C-peptide signals via Galpha i to protect against TNF-alpha-mediated apoptosis of opossum kidney proximal tubular cells.

Cell loss by apoptosis occurs in renal injury such as diabetic nephropathy. TNF-alpha is a cytokine that induces apoptosis and has been implicated in the pathogenesis of diabetic nephropathy. The aim was to investigate whether C-peptide or insulin could modulate TNF-alpha-mediated cell death in opossum kidney proximal tubular cells and to examine the mechanism(s) of any effects observed. C-peptide and insulin protect against TNF-alpha-induced proximal tubular cell toxicity and apoptosis. Cell viability was analyzed by methylthiazoletetrazolium assay; cell viability was reduced to 60.8 +/- 2.7% of control after stimulation with 300 ng/ml TNF-alpha. Compromised cell viability was reversed by pretreatment with 5 nM C-peptide or 100 nM insulin. TNF-alpha-induced apoptosis was detected by DNA nick-end labeling and by measuring histone associated DNA fragments using ELISA. By ELISA assay, 300 ng/ml TNF-alpha increased apoptosis by 145.8 +/- 4.9% compared with controls, whereas 5 nM C-peptide and 100 nM insulin reduced apoptosis to 81.6 +/- 4.8 and 77.4 +/- 3.1% of control, respectively.

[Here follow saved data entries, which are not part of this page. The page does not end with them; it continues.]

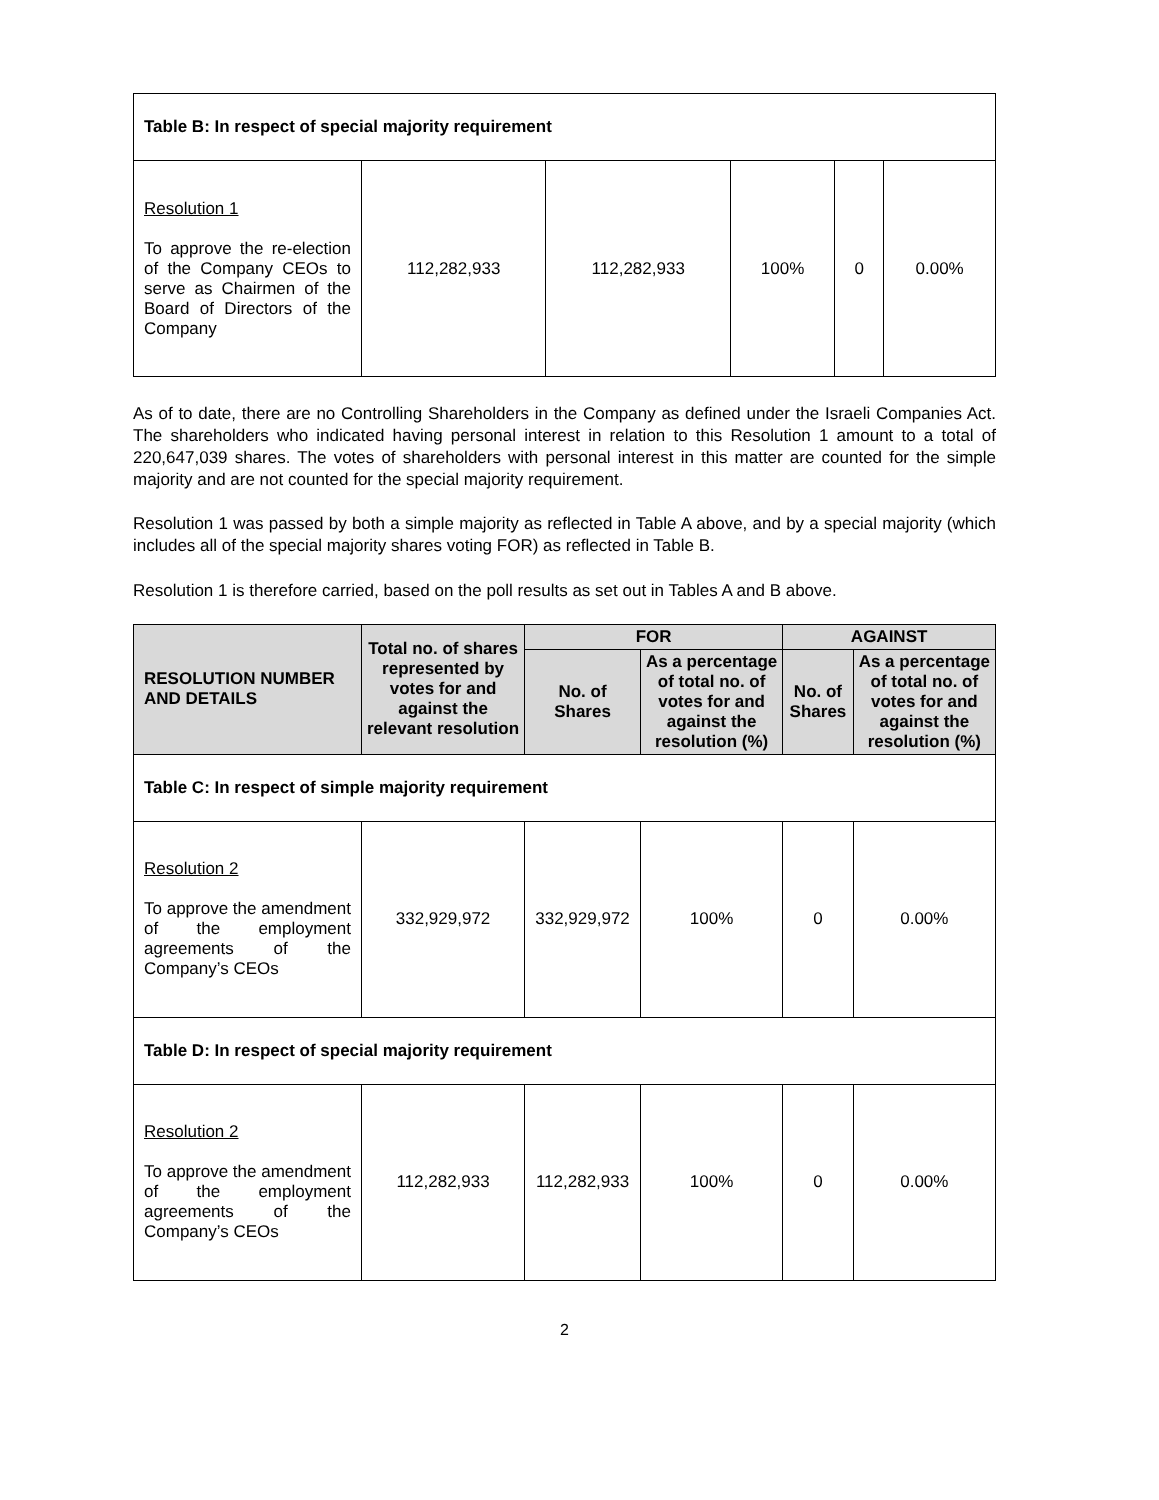| Table B: In respect of special majority requirement | | | | | |
| Resolution 1 To approve the re-election of the Company CEOs to serve as Chairmen of the Board of Directors of the Company | 112,282,933 | 112,282,933 | 100% | 0 | 0.00% |
As of to date, there are no Controlling Shareholders in the Company as defined under the Israeli Companies Act. The shareholders who indicated having personal interest in relation to this Resolution 1 amount to a total of 220,647,039 shares. The votes of shareholders with personal interest in this matter are counted for the simple majority and are not counted for the special majority requirement.
Resolution 1 was passed by both a simple majority as reflected in Table A above, and by a special majority (which includes all of the special majority shares voting FOR) as reflected in Table B.
Resolution 1 is therefore carried, based on the poll results as set out in Tables A and B above.
| RESOLUTION NUMBER AND DETAILS | Total no. of shares represented by votes for and against the relevant resolution | FOR | | AGAINST | |
| --- | --- | --- | --- | --- | --- |
| | | No. of Shares | As a percentage of total no. of votes for and against the resolution (%) | No. of Shares | As a percentage of total no. of votes for and against the resolution (%) |
| Table C: In respect of simple majority requirement | | | | | |
| Resolution 2 To approve the amendment of the employment agreements of the Company’s CEOs | 332,929,972 | 332,929,972 | 100% | 0 | 0.00% |
| Table D: In respect of special majority requirement | | | | | |
| Resolution 2 To approve the amendment of the employment agreements of the Company’s CEOs | 112,282,933 | 112,282,933 | 100% | 0 | 0.00% |
2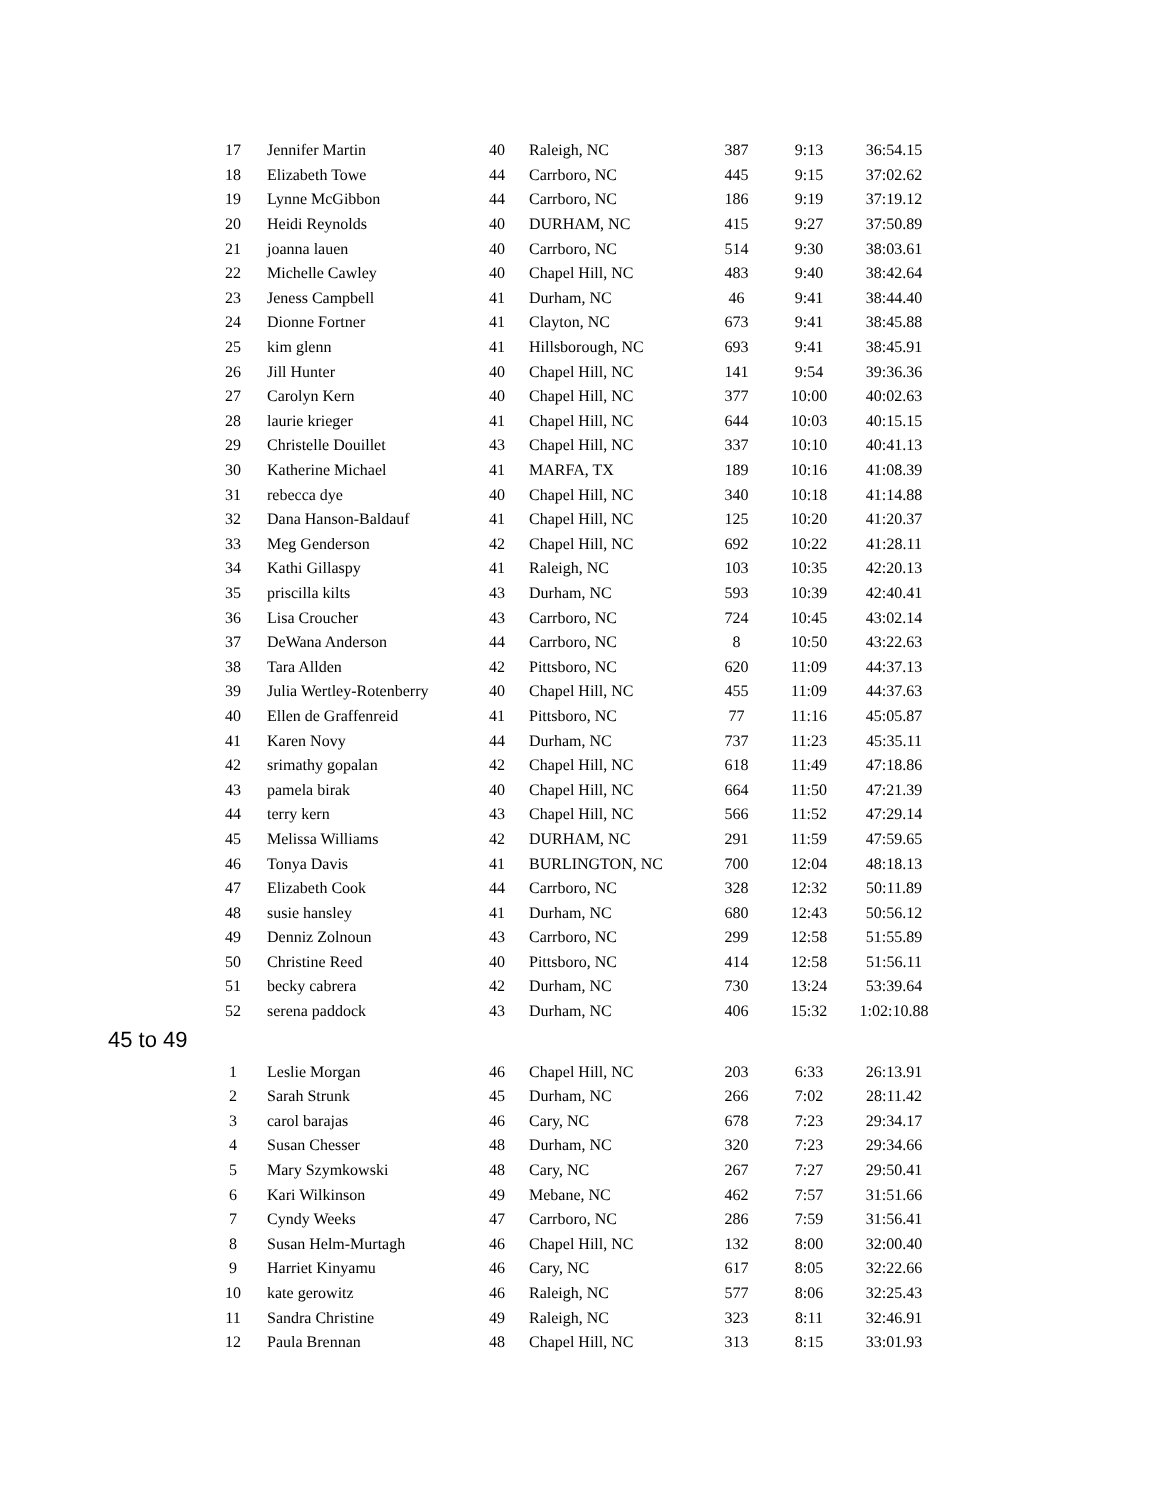| 17 | Jennifer Martin | 40 | Raleigh, NC | 387 | 9:13 | 36:54.15 |
| 18 | Elizabeth Towe | 44 | Carrboro, NC | 445 | 9:15 | 37:02.62 |
| 19 | Lynne McGibbon | 44 | Carrboro, NC | 186 | 9:19 | 37:19.12 |
| 20 | Heidi Reynolds | 40 | DURHAM, NC | 415 | 9:27 | 37:50.89 |
| 21 | joanna lauen | 40 | Carrboro, NC | 514 | 9:30 | 38:03.61 |
| 22 | Michelle Cawley | 40 | Chapel Hill, NC | 483 | 9:40 | 38:42.64 |
| 23 | Jeness Campbell | 41 | Durham, NC | 46 | 9:41 | 38:44.40 |
| 24 | Dionne Fortner | 41 | Clayton, NC | 673 | 9:41 | 38:45.88 |
| 25 | kim glenn | 41 | Hillsborough, NC | 693 | 9:41 | 38:45.91 |
| 26 | Jill Hunter | 40 | Chapel Hill, NC | 141 | 9:54 | 39:36.36 |
| 27 | Carolyn Kern | 40 | Chapel Hill, NC | 377 | 10:00 | 40:02.63 |
| 28 | laurie krieger | 41 | Chapel Hill, NC | 644 | 10:03 | 40:15.15 |
| 29 | Christelle Douillet | 43 | Chapel Hill, NC | 337 | 10:10 | 40:41.13 |
| 30 | Katherine Michael | 41 | MARFA, TX | 189 | 10:16 | 41:08.39 |
| 31 | rebecca dye | 40 | Chapel Hill, NC | 340 | 10:18 | 41:14.88 |
| 32 | Dana Hanson-Baldauf | 41 | Chapel Hill, NC | 125 | 10:20 | 41:20.37 |
| 33 | Meg Genderson | 42 | Chapel Hill, NC | 692 | 10:22 | 41:28.11 |
| 34 | Kathi Gillaspy | 41 | Raleigh, NC | 103 | 10:35 | 42:20.13 |
| 35 | priscilla kilts | 43 | Durham, NC | 593 | 10:39 | 42:40.41 |
| 36 | Lisa Croucher | 43 | Carrboro, NC | 724 | 10:45 | 43:02.14 |
| 37 | DeWana Anderson | 44 | Carrboro, NC | 8 | 10:50 | 43:22.63 |
| 38 | Tara Allden | 42 | Pittsboro, NC | 620 | 11:09 | 44:37.13 |
| 39 | Julia Wertley-Rotenberry | 40 | Chapel Hill, NC | 455 | 11:09 | 44:37.63 |
| 40 | Ellen de Graffenreid | 41 | Pittsboro, NC | 77 | 11:16 | 45:05.87 |
| 41 | Karen Novy | 44 | Durham, NC | 737 | 11:23 | 45:35.11 |
| 42 | srimathy gopalan | 42 | Chapel Hill, NC | 618 | 11:49 | 47:18.86 |
| 43 | pamela birak | 40 | Chapel Hill, NC | 664 | 11:50 | 47:21.39 |
| 44 | terry kern | 43 | Chapel Hill, NC | 566 | 11:52 | 47:29.14 |
| 45 | Melissa Williams | 42 | DURHAM, NC | 291 | 11:59 | 47:59.65 |
| 46 | Tonya Davis | 41 | BURLINGTON, NC | 700 | 12:04 | 48:18.13 |
| 47 | Elizabeth Cook | 44 | Carrboro, NC | 328 | 12:32 | 50:11.89 |
| 48 | susie hansley | 41 | Durham, NC | 680 | 12:43 | 50:56.12 |
| 49 | Denniz Zolnoun | 43 | Carrboro, NC | 299 | 12:58 | 51:55.89 |
| 50 | Christine Reed | 40 | Pittsboro, NC | 414 | 12:58 | 51:56.11 |
| 51 | becky cabrera | 42 | Durham, NC | 730 | 13:24 | 53:39.64 |
| 52 | serena paddock | 43 | Durham, NC | 406 | 15:32 | 1:02:10.88 |
45 to 49
| 1 | Leslie Morgan | 46 | Chapel Hill, NC | 203 | 6:33 | 26:13.91 |
| 2 | Sarah Strunk | 45 | Durham, NC | 266 | 7:02 | 28:11.42 |
| 3 | carol barajas | 46 | Cary, NC | 678 | 7:23 | 29:34.17 |
| 4 | Susan Chesser | 48 | Durham, NC | 320 | 7:23 | 29:34.66 |
| 5 | Mary Szymkowski | 48 | Cary, NC | 267 | 7:27 | 29:50.41 |
| 6 | Kari Wilkinson | 49 | Mebane, NC | 462 | 7:57 | 31:51.66 |
| 7 | Cyndy Weeks | 47 | Carrboro, NC | 286 | 7:59 | 31:56.41 |
| 8 | Susan Helm-Murtagh | 46 | Chapel Hill, NC | 132 | 8:00 | 32:00.40 |
| 9 | Harriet Kinyamu | 46 | Cary, NC | 617 | 8:05 | 32:22.66 |
| 10 | kate gerowitz | 46 | Raleigh, NC | 577 | 8:06 | 32:25.43 |
| 11 | Sandra Christine | 49 | Raleigh, NC | 323 | 8:11 | 32:46.91 |
| 12 | Paula Brennan | 48 | Chapel Hill, NC | 313 | 8:15 | 33:01.93 |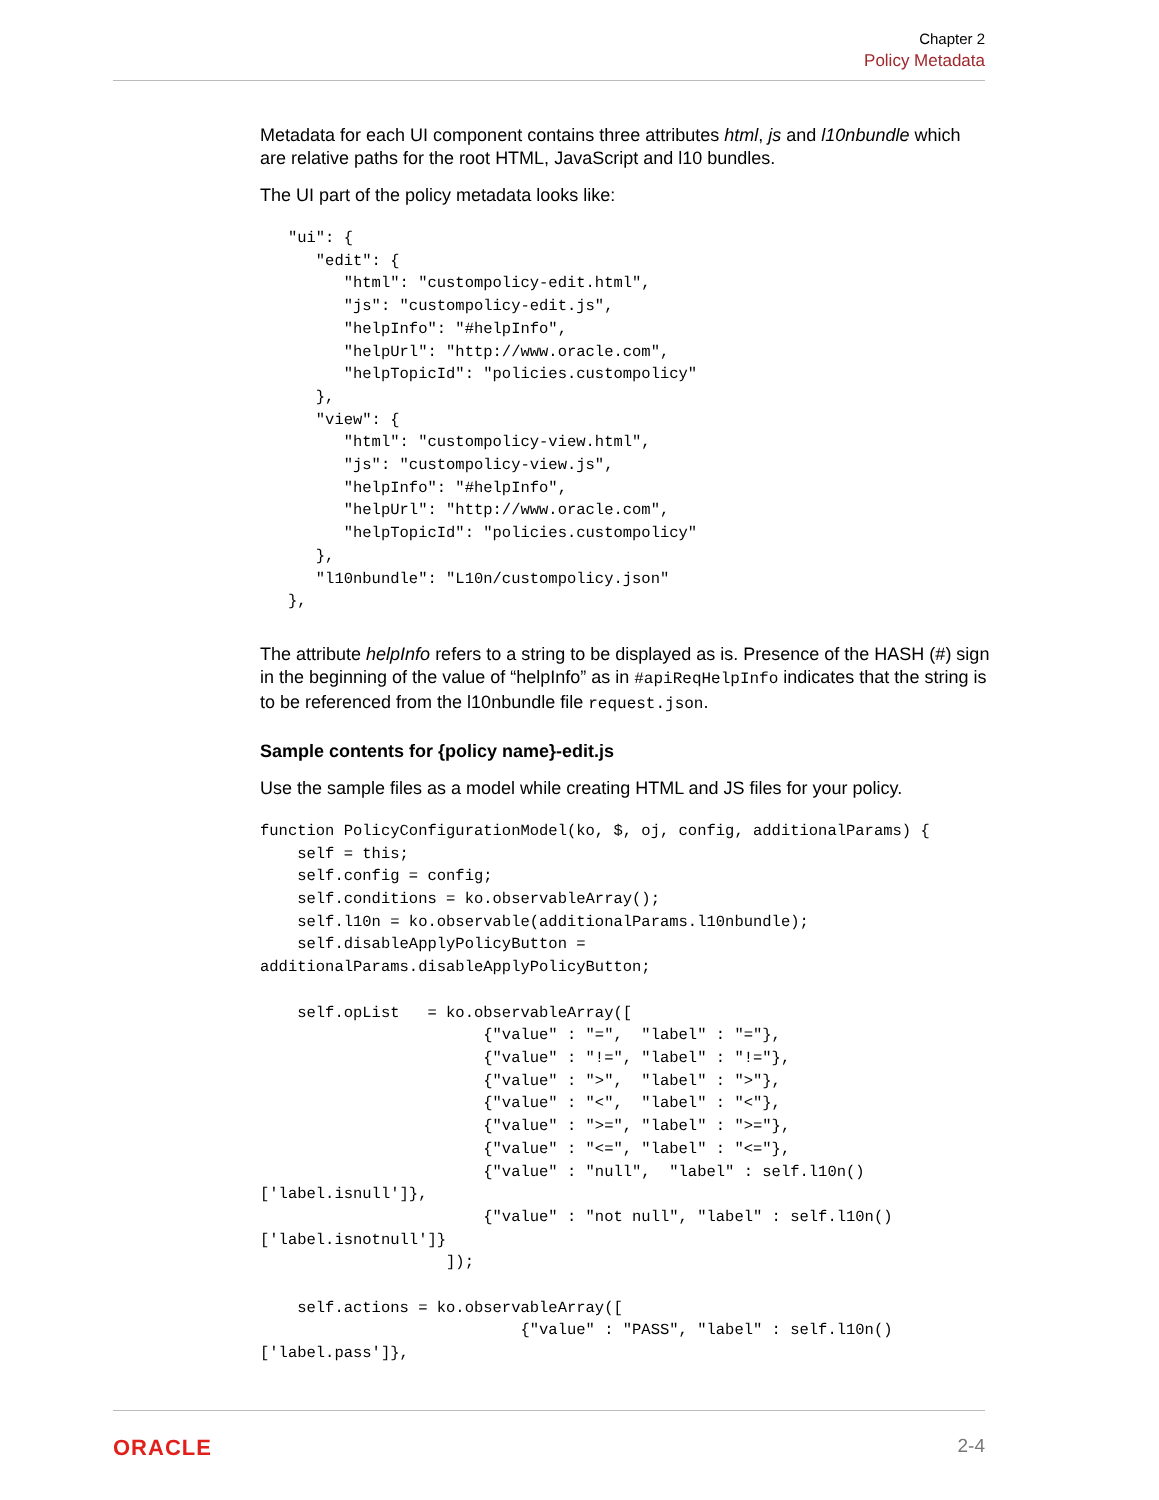Chapter 2
Policy Metadata
Metadata for each UI component contains three attributes html, js and l10nbundle which are relative paths for the root HTML, JavaScript and l10 bundles.
The UI part of the policy metadata looks like:
   "ui": {
      "edit": {
         "html": "custompolicy-edit.html",
         "js": "custompolicy-edit.js",
         "helpInfo": "#helpInfo",
         "helpUrl": "http://www.oracle.com",
         "helpTopicId": "policies.custompolicy"
      },
      "view": {
         "html": "custompolicy-view.html",
         "js": "custompolicy-view.js",
         "helpInfo": "#helpInfo",
         "helpUrl": "http://www.oracle.com",
         "helpTopicId": "policies.custompolicy"
      },
      "l10nbundle": "L10n/custompolicy.json"
   },
The attribute helpInfo refers to a string to be displayed as is. Presence of the HASH (#) sign in the beginning of the value of “helpInfo” as in #apiReqHelpInfo indicates that the string is to be referenced from the l10nbundle file request.json.
Sample contents for {policy name}-edit.js
Use the sample files as a model while creating HTML and JS files for your policy.
function PolicyConfigurationModel(ko, $, oj, config, additionalParams) {
    self = this;
    self.config = config;
    self.conditions = ko.observableArray();
    self.l10n = ko.observable(additionalParams.l10nbundle);
    self.disableApplyPolicyButton =
additionalParams.disableApplyPolicyButton;

    self.opList   = ko.observableArray([
                        {"value" : "=",  "label" : "="},
                        {"value" : "!=", "label" : "!="},
                        {"value" : ">",  "label" : ">"},
                        {"value" : "<",  "label" : "<"},
                        {"value" : ">=", "label" : ">="},
                        {"value" : "<=", "label" : "<="},
                        {"value" : "null",  "label" : self.l10n()
['label.isnull']},
                        {"value" : "not null", "label" : self.l10n()
['label.isnotnull']}
                    ]);

    self.actions = ko.observableArray([
                            {"value" : "PASS", "label" : self.l10n()
['label.pass']},
ORACLE 2-4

The protective effects of C-peptide and insulin were associated with activation of NF-kappaB. Activation of NF-kappaB by C-peptide was pertussis toxin sensitive and dependent on activation of Galpha(i). Phosphatidylinositol 3-kinase but not extracellular signal regulated mitogen-activated protein kinase mediated C-peptide and insulin activation of NF-kappaB. The cytoprotective effects of both C-peptide and insulin were related to increased expression of TNF receptor-associated factor 2, the product of an NF-kappaB-dependent survival gene. These data suggest that C-peptide and/or insulin activation of NF-kappaB-regulated survival genes protects against TNF-alpha-induced renal tubular injury in diabetes. The data further support the concept of C-peptide as a peptide hormone in its own right and suggest a potential therapeutic role for C-peptide.[1]